Your objective:
Copy the classification lines of every record below verbatim, leaving out the pictures.
====== Supplied records ======
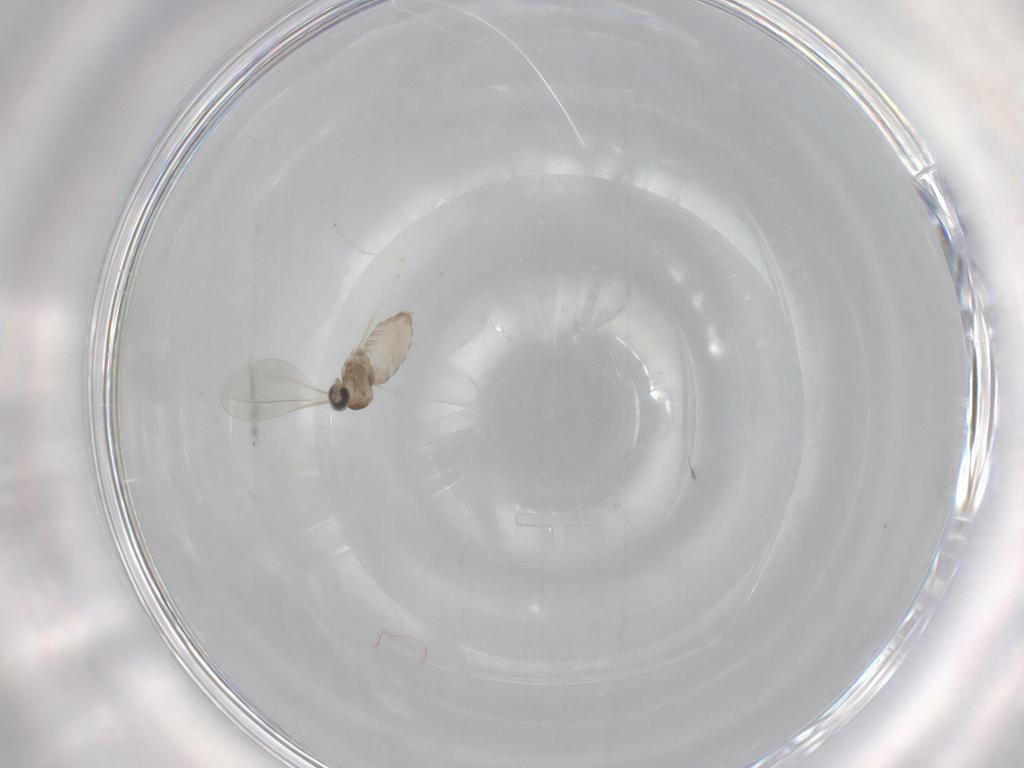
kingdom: Animalia
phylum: Arthropoda
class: Insecta
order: Diptera
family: Cecidomyiidae
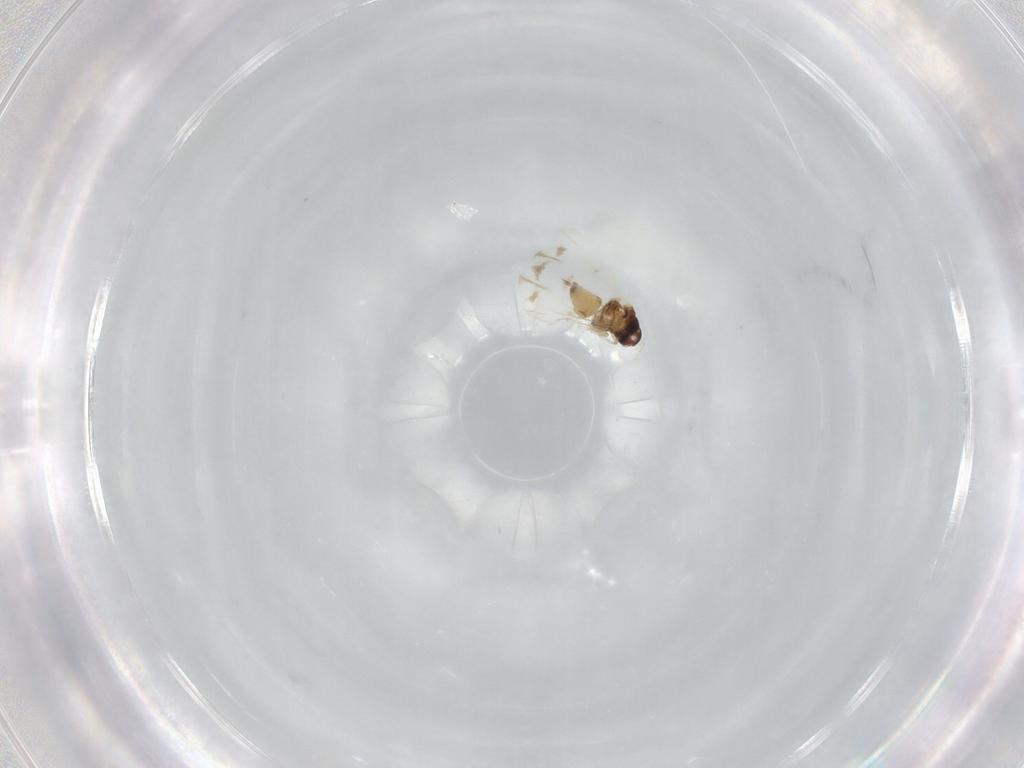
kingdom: Animalia
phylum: Arthropoda
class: Insecta
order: Hemiptera
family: Aleyrodidae
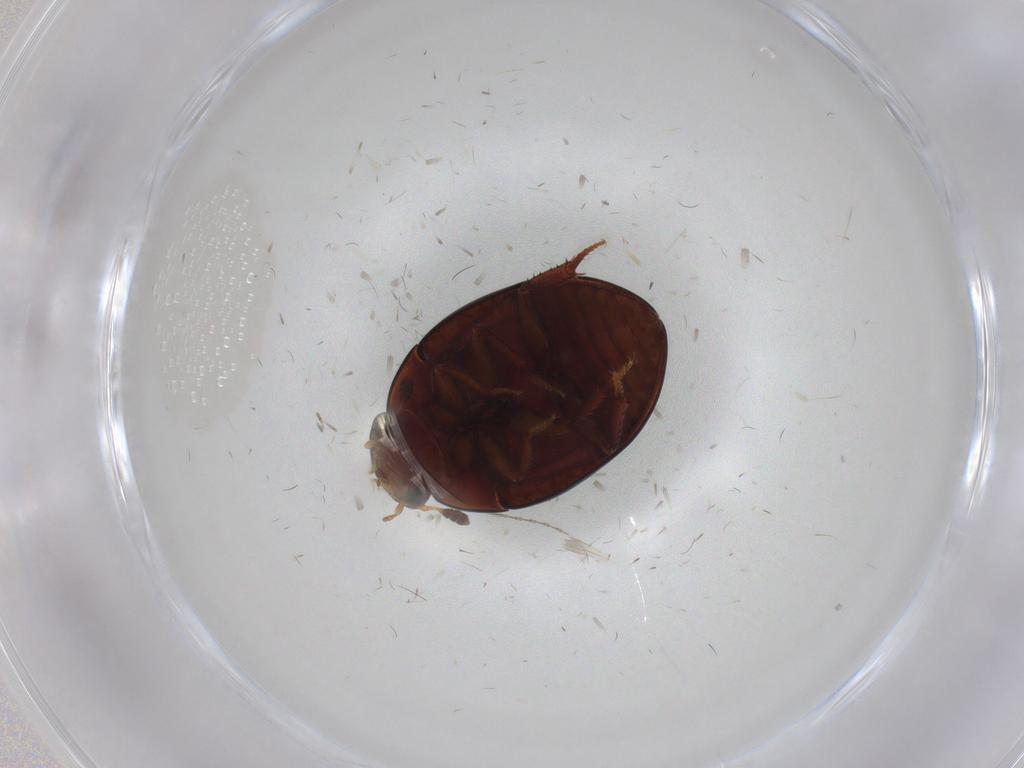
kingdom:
======
Complete answer:
kingdom: Animalia
phylum: Arthropoda
class: Insecta
order: Diptera
family: Cecidomyiidae
kingdom: Animalia
phylum: Arthropoda
class: Insecta
order: Hemiptera
family: Aleyrodidae
kingdom:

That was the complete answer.